Go to the line below containing "- Fix typo in pylint" and print exactly from there through the line containing "- Support shared", both included. Print nothing else.

GIVEN RECORDS Start Marker

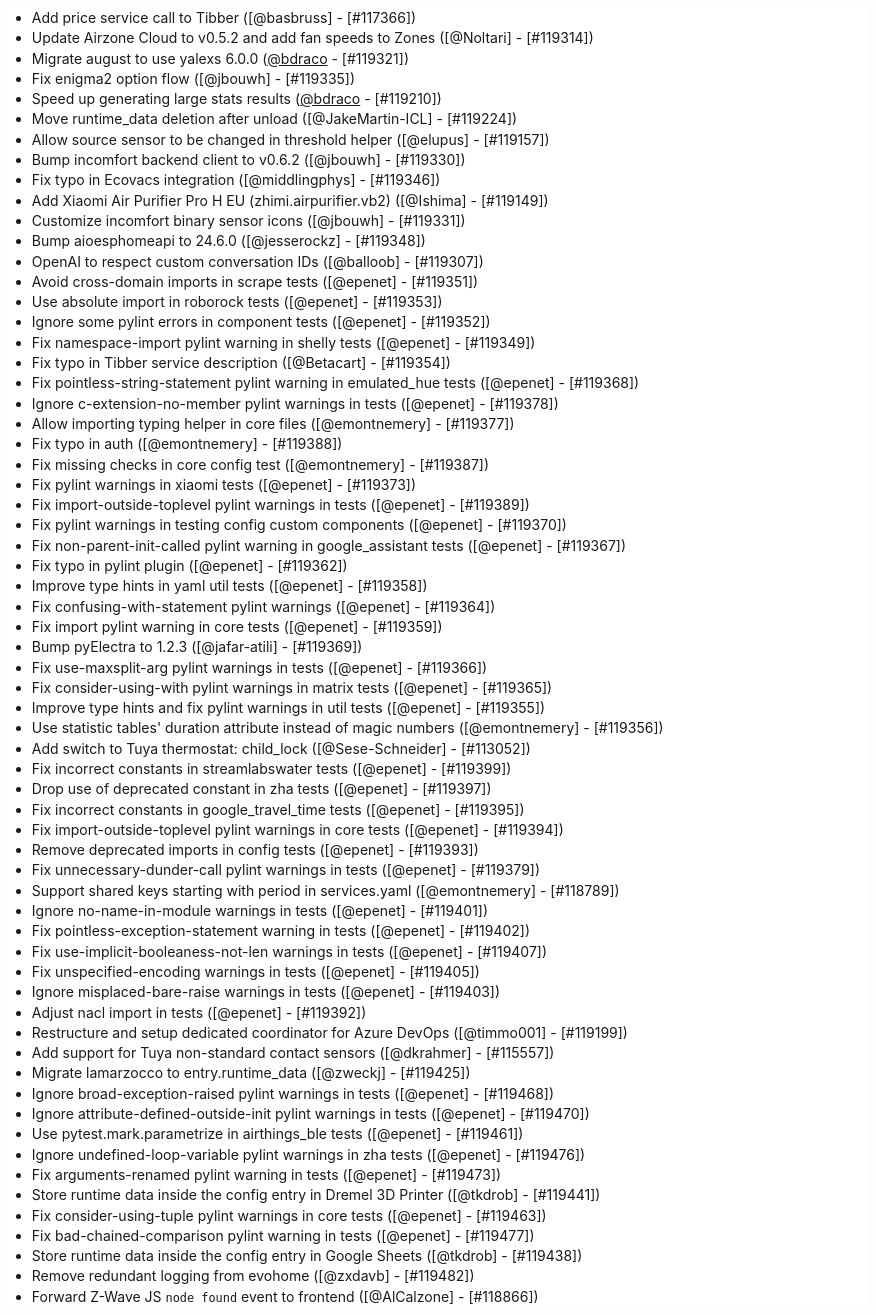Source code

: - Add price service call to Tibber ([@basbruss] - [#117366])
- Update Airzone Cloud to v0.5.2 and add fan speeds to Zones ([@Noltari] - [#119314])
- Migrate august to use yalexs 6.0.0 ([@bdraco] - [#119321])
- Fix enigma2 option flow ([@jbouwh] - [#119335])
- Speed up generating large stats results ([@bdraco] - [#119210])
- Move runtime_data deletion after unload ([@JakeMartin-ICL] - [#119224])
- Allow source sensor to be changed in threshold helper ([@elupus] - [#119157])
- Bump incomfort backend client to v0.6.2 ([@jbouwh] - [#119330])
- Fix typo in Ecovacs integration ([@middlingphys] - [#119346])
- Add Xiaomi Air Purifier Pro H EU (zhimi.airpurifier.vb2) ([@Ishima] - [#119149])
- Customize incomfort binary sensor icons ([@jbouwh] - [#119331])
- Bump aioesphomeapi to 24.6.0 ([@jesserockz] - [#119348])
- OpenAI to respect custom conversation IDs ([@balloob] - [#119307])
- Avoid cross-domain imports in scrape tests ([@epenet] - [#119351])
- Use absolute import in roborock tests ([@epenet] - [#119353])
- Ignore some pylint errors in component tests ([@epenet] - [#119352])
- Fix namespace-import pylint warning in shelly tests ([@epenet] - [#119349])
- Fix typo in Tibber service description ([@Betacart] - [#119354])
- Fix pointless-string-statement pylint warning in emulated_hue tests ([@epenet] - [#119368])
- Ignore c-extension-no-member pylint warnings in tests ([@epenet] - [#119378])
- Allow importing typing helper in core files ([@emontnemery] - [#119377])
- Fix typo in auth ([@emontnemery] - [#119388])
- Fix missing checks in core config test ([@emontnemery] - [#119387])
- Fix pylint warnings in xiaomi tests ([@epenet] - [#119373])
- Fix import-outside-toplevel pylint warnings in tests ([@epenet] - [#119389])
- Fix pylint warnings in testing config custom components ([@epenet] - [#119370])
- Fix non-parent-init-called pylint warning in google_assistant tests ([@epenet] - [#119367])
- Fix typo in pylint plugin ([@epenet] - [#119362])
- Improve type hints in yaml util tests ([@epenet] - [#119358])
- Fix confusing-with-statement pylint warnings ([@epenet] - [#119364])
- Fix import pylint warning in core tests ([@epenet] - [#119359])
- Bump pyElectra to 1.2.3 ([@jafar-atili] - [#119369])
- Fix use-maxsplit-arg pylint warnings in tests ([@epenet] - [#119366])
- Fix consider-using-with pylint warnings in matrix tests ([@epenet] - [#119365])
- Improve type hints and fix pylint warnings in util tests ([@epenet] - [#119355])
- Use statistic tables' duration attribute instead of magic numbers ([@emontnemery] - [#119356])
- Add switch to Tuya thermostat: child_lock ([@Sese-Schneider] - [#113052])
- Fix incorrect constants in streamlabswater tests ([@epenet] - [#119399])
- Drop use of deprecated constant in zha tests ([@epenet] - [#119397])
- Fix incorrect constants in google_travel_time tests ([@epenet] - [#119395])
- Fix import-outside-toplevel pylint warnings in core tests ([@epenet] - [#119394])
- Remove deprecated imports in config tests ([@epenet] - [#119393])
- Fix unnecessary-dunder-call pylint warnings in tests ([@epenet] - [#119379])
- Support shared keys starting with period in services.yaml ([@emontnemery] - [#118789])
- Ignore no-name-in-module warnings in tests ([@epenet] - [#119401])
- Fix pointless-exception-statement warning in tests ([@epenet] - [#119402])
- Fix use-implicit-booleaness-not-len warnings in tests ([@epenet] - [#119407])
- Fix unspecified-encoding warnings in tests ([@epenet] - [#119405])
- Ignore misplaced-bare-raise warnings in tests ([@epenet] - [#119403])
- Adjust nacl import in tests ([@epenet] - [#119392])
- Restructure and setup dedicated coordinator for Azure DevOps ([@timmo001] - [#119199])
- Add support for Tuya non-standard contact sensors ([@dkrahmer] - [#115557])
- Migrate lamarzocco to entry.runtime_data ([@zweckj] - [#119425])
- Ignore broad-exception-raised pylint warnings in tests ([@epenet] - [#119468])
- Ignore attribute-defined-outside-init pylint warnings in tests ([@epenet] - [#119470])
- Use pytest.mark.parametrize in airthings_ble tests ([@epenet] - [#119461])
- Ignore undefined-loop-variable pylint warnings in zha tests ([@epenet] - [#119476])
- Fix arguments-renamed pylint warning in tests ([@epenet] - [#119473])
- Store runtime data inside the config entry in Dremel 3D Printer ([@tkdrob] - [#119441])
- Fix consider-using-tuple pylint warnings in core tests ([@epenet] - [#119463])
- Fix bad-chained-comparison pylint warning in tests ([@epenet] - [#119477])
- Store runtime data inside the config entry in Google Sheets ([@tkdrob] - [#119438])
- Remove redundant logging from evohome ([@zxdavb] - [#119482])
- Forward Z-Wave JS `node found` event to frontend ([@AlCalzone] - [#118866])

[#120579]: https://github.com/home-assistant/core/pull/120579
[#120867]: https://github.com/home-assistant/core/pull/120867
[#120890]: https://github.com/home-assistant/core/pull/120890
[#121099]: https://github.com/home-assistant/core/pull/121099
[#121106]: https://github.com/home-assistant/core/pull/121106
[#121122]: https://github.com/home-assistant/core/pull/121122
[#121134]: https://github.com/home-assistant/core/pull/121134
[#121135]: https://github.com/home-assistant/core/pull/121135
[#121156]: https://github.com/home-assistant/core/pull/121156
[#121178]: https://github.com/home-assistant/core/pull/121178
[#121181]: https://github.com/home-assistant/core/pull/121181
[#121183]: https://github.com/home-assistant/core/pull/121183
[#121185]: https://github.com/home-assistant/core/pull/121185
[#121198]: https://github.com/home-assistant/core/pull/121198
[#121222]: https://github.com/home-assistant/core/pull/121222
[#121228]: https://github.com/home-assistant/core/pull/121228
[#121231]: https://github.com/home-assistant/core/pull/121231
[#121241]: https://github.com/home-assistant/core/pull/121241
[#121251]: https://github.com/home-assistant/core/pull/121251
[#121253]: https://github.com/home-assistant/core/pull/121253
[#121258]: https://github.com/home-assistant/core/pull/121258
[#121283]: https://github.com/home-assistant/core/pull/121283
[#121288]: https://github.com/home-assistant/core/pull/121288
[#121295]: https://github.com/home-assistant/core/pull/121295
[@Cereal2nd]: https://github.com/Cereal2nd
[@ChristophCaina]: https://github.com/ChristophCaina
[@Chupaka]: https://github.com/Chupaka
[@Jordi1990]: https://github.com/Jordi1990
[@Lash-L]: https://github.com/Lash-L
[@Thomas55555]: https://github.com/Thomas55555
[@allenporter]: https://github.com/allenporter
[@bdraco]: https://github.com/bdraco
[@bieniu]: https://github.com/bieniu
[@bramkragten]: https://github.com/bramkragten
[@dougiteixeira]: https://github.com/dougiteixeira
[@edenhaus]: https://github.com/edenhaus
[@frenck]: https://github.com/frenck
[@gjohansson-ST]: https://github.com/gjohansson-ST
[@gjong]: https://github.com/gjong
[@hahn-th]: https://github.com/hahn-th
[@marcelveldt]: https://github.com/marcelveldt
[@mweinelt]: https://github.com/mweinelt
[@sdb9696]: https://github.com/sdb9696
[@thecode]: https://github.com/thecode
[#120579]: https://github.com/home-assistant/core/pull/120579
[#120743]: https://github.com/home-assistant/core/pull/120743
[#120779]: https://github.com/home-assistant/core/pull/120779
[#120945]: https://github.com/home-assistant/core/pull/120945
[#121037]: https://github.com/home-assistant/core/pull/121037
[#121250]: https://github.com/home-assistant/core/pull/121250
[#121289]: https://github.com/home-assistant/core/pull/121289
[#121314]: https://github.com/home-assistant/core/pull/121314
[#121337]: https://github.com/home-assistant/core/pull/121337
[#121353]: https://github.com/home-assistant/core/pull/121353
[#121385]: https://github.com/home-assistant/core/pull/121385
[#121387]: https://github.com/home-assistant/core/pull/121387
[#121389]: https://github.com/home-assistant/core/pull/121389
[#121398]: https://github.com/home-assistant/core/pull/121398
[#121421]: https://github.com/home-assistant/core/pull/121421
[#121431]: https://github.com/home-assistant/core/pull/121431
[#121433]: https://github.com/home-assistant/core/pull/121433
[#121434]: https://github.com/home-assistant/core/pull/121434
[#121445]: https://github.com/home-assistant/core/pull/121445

GIVEN RECORDS End Marker
GIVEN RECORDS Start Marker

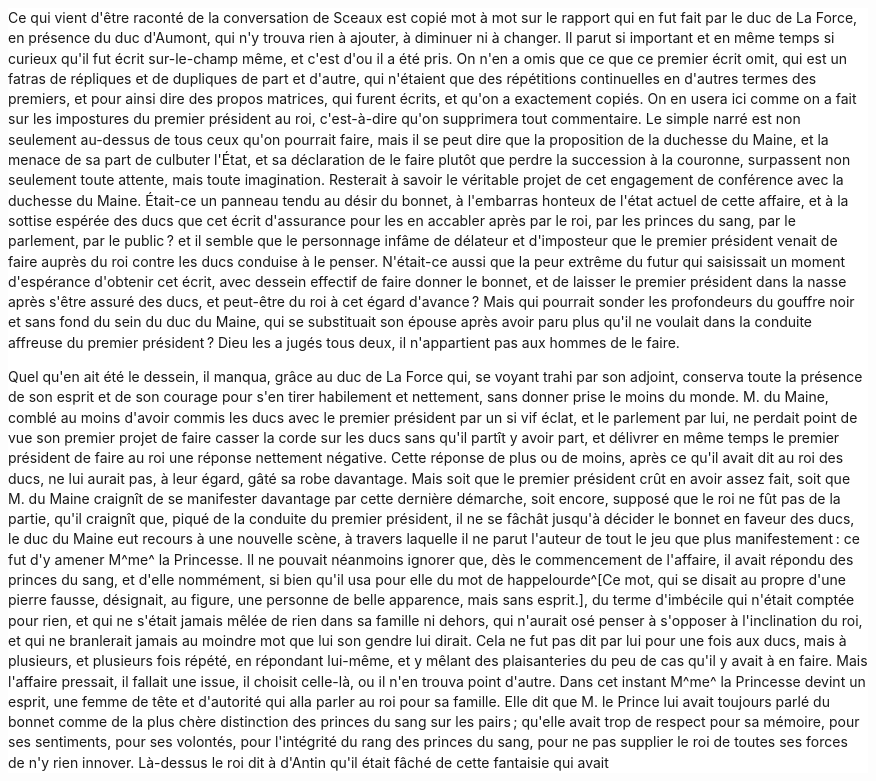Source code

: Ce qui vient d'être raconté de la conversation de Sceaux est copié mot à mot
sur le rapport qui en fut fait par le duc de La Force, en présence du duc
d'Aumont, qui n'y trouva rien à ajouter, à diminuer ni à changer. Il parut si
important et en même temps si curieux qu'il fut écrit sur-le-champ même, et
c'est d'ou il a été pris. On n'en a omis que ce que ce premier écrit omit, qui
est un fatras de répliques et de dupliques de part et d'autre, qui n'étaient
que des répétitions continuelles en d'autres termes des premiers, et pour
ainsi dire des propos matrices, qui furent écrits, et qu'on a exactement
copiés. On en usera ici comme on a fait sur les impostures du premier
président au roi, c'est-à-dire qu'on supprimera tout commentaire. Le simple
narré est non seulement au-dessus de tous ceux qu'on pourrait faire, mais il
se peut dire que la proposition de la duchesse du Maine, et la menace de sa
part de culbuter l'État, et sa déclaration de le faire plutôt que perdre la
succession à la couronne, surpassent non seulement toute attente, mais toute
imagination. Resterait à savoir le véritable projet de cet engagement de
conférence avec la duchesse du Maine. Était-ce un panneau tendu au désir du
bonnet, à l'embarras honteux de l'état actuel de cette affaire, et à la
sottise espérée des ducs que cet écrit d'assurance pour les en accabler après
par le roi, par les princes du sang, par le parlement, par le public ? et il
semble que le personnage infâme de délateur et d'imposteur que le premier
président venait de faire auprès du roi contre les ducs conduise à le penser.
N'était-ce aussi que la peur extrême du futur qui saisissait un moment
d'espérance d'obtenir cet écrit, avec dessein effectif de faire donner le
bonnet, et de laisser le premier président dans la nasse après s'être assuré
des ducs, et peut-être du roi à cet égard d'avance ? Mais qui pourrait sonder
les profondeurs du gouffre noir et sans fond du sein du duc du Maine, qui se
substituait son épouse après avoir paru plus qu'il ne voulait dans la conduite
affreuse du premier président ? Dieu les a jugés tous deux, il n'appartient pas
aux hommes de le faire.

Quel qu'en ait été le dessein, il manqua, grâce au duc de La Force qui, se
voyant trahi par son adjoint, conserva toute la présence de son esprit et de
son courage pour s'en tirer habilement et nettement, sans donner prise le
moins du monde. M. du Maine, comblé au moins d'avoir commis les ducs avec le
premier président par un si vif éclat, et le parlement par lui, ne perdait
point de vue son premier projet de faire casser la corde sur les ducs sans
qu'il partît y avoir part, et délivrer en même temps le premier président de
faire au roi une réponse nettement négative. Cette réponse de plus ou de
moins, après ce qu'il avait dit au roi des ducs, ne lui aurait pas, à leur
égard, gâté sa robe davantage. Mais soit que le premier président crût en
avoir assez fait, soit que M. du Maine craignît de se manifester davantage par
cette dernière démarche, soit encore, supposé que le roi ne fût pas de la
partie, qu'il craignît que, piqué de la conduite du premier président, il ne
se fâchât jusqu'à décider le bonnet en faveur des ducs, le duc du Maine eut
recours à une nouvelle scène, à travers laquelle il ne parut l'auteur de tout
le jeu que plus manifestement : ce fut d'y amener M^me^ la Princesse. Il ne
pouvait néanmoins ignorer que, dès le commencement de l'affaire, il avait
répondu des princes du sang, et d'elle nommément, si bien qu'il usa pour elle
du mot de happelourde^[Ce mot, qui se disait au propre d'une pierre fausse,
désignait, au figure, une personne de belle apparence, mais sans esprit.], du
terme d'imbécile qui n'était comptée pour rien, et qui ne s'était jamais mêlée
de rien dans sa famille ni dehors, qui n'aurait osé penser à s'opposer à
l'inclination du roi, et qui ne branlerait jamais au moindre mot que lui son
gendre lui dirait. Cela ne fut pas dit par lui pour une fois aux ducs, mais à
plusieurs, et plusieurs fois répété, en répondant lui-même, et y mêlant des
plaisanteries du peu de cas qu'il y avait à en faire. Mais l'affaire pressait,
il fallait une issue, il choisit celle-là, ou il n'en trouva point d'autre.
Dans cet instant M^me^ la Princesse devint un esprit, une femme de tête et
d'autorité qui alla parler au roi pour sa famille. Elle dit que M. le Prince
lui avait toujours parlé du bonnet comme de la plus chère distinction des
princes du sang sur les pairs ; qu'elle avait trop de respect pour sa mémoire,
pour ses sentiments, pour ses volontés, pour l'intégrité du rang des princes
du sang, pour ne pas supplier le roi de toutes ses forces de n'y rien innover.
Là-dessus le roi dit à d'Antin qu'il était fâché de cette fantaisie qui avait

GIVEN RECORDS End Marker
GIVEN RECORDS Start Marker

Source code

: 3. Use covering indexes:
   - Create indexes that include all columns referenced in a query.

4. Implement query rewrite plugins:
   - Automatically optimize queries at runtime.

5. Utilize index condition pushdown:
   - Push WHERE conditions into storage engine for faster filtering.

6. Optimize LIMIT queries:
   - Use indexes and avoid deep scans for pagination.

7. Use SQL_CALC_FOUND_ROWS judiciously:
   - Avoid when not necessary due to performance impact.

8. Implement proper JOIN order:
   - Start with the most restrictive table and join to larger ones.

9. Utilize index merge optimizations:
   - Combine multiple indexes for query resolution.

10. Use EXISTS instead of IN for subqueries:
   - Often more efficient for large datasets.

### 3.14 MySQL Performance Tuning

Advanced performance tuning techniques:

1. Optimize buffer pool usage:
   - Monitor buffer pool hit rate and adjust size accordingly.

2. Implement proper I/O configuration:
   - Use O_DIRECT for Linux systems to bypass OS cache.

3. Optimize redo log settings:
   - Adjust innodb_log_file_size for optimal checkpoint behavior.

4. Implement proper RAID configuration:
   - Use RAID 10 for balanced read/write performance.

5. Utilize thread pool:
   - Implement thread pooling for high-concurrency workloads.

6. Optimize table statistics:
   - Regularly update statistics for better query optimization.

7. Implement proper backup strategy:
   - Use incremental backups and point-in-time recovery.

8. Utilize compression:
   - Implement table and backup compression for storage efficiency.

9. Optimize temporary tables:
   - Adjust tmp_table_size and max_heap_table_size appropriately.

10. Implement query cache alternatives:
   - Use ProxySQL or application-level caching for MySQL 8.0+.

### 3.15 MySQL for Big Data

GIVEN RECORDS End Marker

* _RESPONSE TO THE EXERCISE_:
- Fix typo in pylint plugin ([@epenet] - [#119362])
- Improve type hints in yaml util tests ([@epenet] - [#119358])
- Fix confusing-with-statement pylint warnings ([@epenet] - [#119364])
- Fix import pylint warning in core tests ([@epenet] - [#119359])
- Bump pyElectra to 1.2.3 ([@jafar-atili] - [#119369])
- Fix use-maxsplit-arg pylint warnings in tests ([@epenet] - [#119366])
- Fix consider-using-with pylint warnings in matrix tests ([@epenet] - [#119365])
- Improve type hints and fix pylint warnings in util tests ([@epenet] - [#119355])
- Use statistic tables' duration attribute instead of magic numbers ([@emontnemery] - [#119356])
- Add switch to Tuya thermostat: child_lock ([@Sese-Schneider] - [#113052])
- Fix incorrect constants in streamlabswater tests ([@epenet] - [#119399])
- Drop use of deprecated constant in zha tests ([@epenet] - [#119397])
- Fix incorrect constants in google_travel_time tests ([@epenet] - [#119395])
- Fix import-outside-toplevel pylint warnings in core tests ([@epenet] - [#119394])
- Remove deprecated imports in config tests ([@epenet] - [#119393])
- Fix unnecessary-dunder-call pylint warnings in tests ([@epenet] - [#119379])
- Support shared keys starting with period in services.yaml ([@emontnemery] - [#118789])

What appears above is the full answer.